CNN’s Stem Cell Blinkers

(photo: AFP)

The lead story on CNN’s website this morning hailed a medical breakthrough: Creation of a new windpipe for Claudia Castillo, a Spanish woman suffering from tuberculosis.

But as is often the case in media coverage of stem-cell therapies, the article falsely implied that the treatment — which was accomplished using adult stem cells derived from the woman’s body — was related to the morally fraught issue of embryonic stem-cell research.

Said the third paragraph of the CNN article, “Castillo was given the stem cell surgery, the controversial branch of medicine that some say could lead to human cloning, after suffering a severe lung collapse.”

Nowhere in the rest of the article did CNN explain that the therapy has absolutely nothing to do with embryonic stem-cell research using cells derived by cloning human beings, which has been condemned by the Church because it involves the creation and deliberate destruction of human beings in the earliest stages of their life.

CNN’s readers consequently are left with the inescapable impression that opposing embryonic stem-cell research would unjustly deprive people like Claudia Castillo of breakthrough therapies that could restore them to health.

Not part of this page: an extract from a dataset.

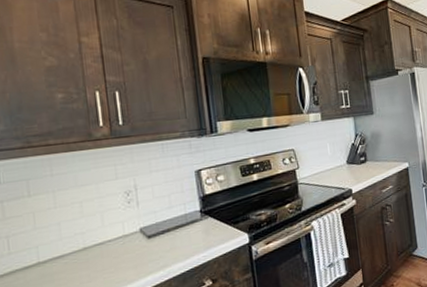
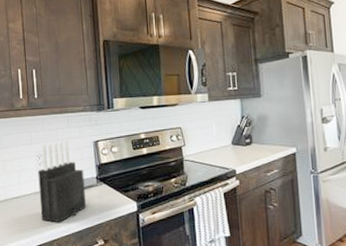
knife block: none [126,172,189,268] -> present [38,140,86,223]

Why can’t a huge media outlet like CNN, which employs elite journalists who report exclusively on medical issues, distinguish properly between morally acceptable adult stem cell therapy and morally unacceptable, life-destroying embryonic stem cell research?

We don’t know. But we can’t help but harbor a suspicion that the cable news giant, like many other major media outlets, is biased in favor of promoting embryonic stem-cell research.